The cgroup v1 controller was file based and supported seemlessly
switching between allow- and denylists. Whether that was ever sensible
is a separate question.

But what this meant was that any container runtime that used a simple
file-based mechanism now had to generate a BPF device program that
mirrored the cgroup v1 semantic such that the old syntax of the cgroup
v1 device controller would be correctly translated into a BPF devices
program.

In addition, this broke some nesting scenarios. So intercepting bpf()
via seccomp was specifically done to avoid devices cgroup regressions.
It was never meant to be a generic solution.

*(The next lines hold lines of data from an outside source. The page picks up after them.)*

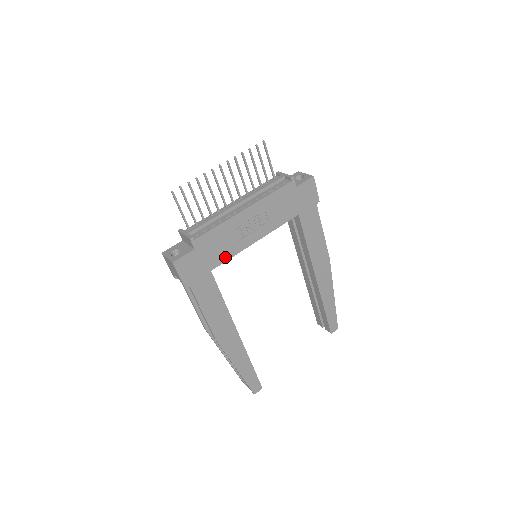
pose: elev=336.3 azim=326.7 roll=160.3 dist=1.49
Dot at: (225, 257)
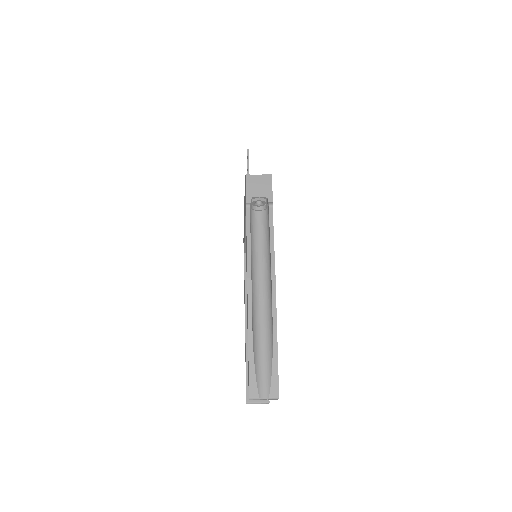
Dot at: occluded
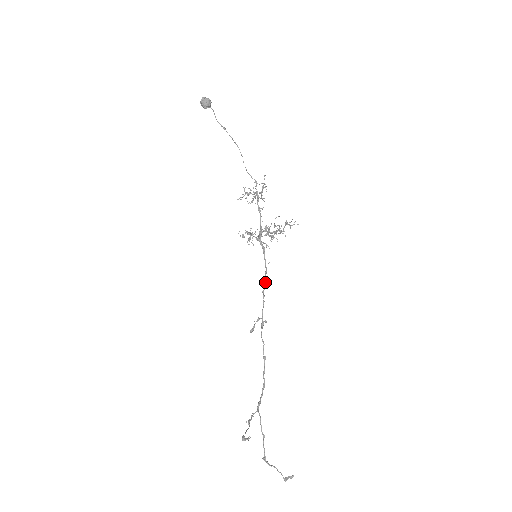
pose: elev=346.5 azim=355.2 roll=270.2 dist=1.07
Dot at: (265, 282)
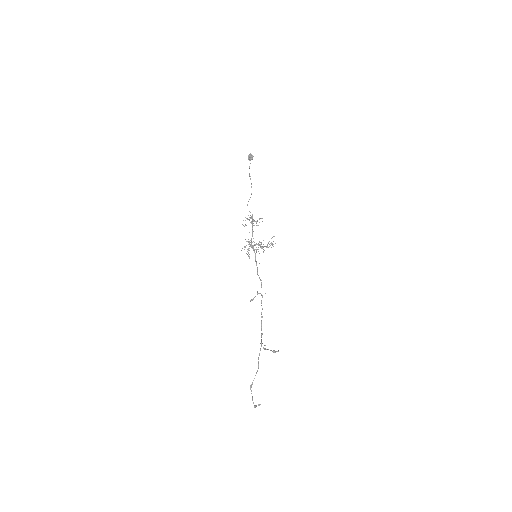
Dot at: occluded
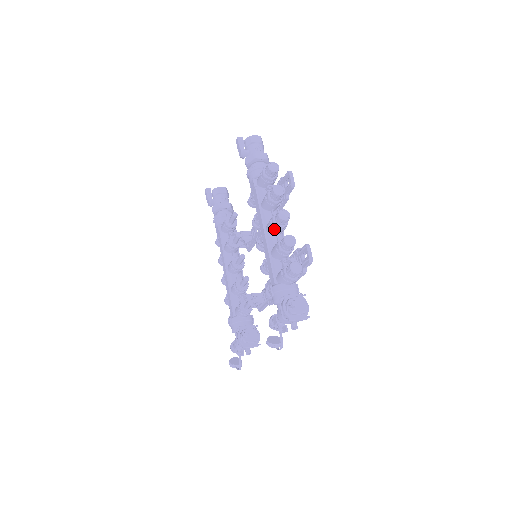
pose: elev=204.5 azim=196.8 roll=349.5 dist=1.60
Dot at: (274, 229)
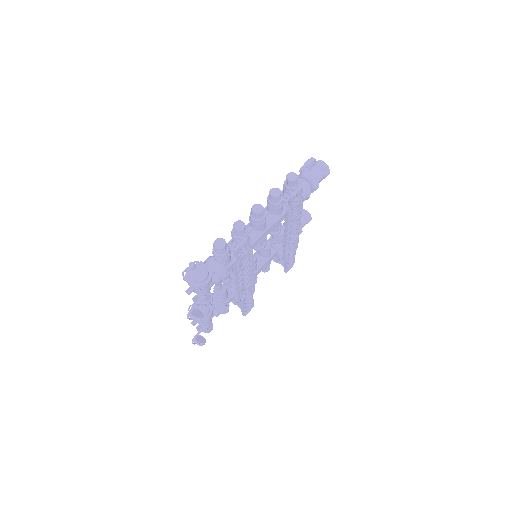
Dot at: (249, 219)
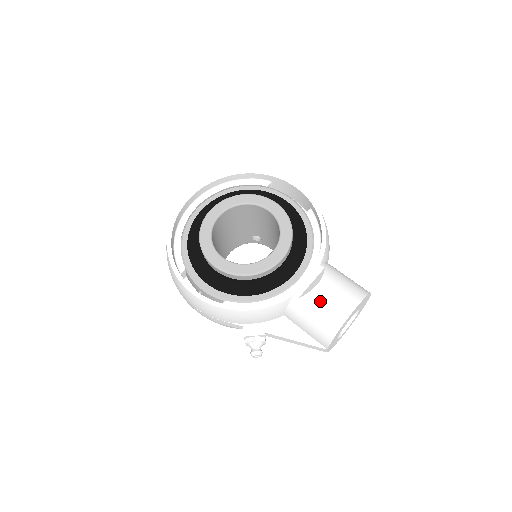
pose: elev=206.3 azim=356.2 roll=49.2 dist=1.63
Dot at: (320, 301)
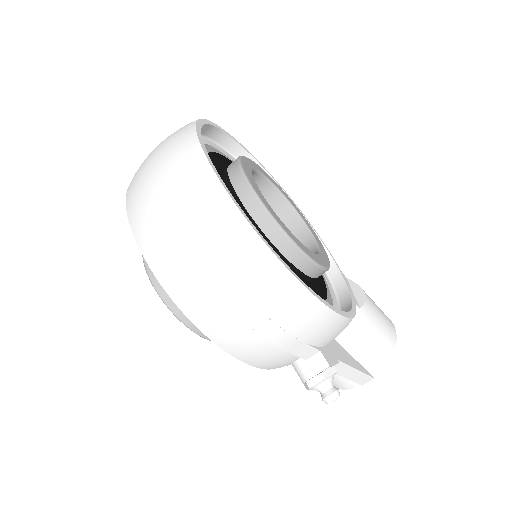
Dot at: (376, 312)
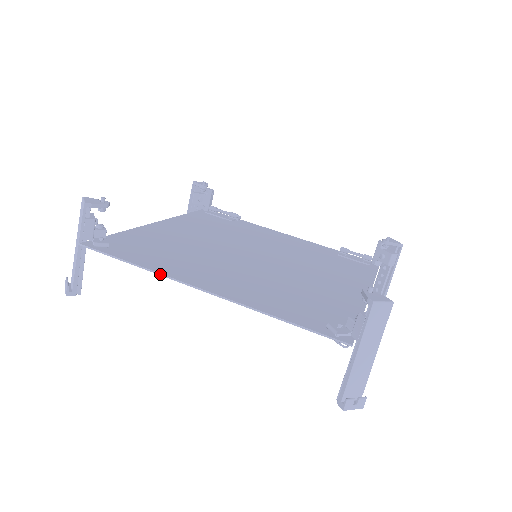
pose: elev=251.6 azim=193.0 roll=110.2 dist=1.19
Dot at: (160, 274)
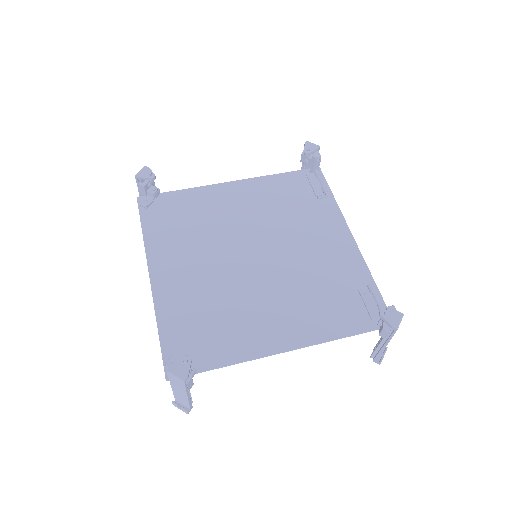
Dot at: (145, 248)
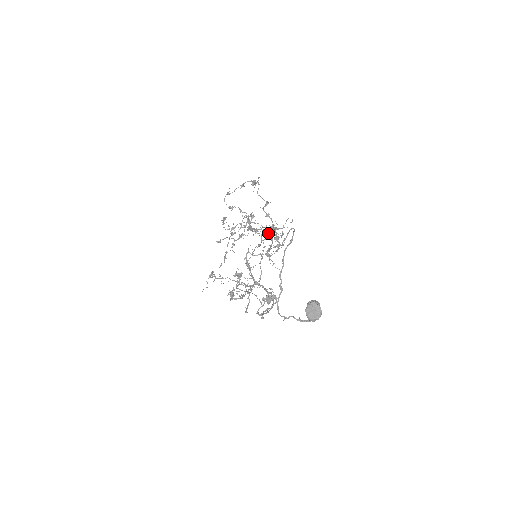
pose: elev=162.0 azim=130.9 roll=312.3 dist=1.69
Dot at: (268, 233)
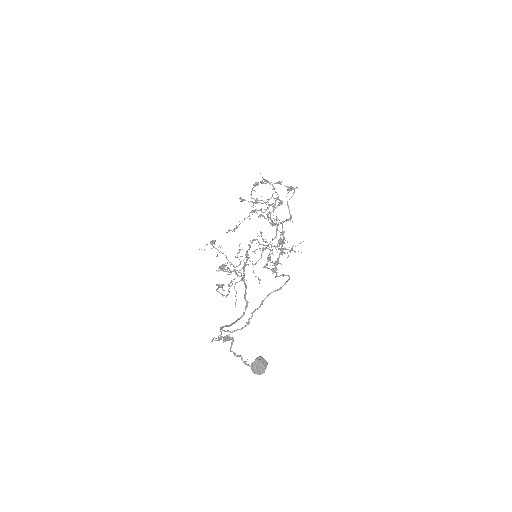
Dot at: occluded
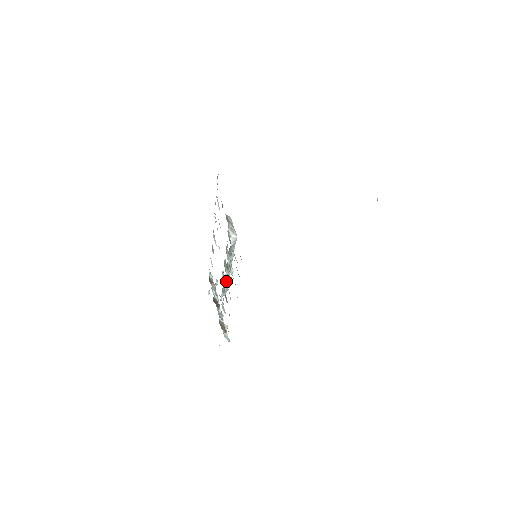
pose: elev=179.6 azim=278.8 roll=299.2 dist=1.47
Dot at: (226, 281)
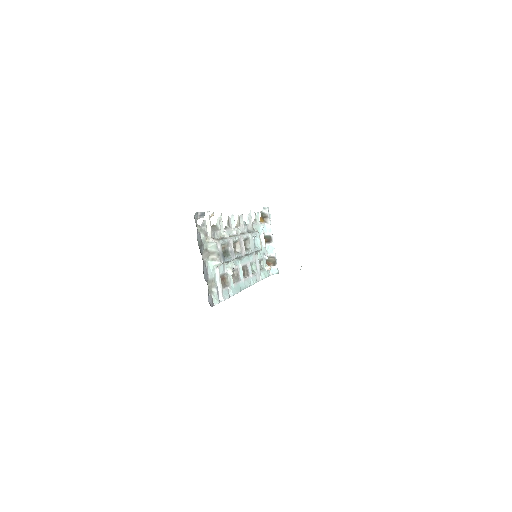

It also doesn't work for all cases as the seccomp notifier's supervision
mechanism isn't really a clean solution.

It's a pipe dream that you can transparently proxy system calls for
another process via seccomp for sufficiently complex system calls. We
did it for specific use-cases where we could sufficiently guarantee that
they could be safe. But to make this work it would involve way more
invasive changes:

* nesting/stacking of seccomp notifiers
* clean handling of pointer arguments in-kernel such that you can safely
  continue system calls being sure that they haven't been modified. This
  is currently only possible in scenarios where safety is guaranteed by
  the kernel refusing nonsensical or unsafe arguments
* correct privilege handling
  The seccomp notifier emulates system calls in userspace and thus has
  to mimick the privilege context of the task it is emulating the system
  call for in such a way that (i) it allows it to succeed by avoiding the
  privilege limitations of why the given system call was supposed to be
  proxied in the first place, (ii) it doesn't allow to circumvent other,
  generic restrictions that would otherwise cause the system call to
  fail. It's like saying e.g., "execute with most of the proxied task's
  creds but let it have a few more privileges". That's frail as Linux
  creds aren't really composable. That's why we have override_creds()
  not "add_creds()" and "subtract_creds()" which would probably be
  nicer.

Or it would have to be a generic first class kernel proxy which begs the
question why not change the subsystems itself to do this cleanly.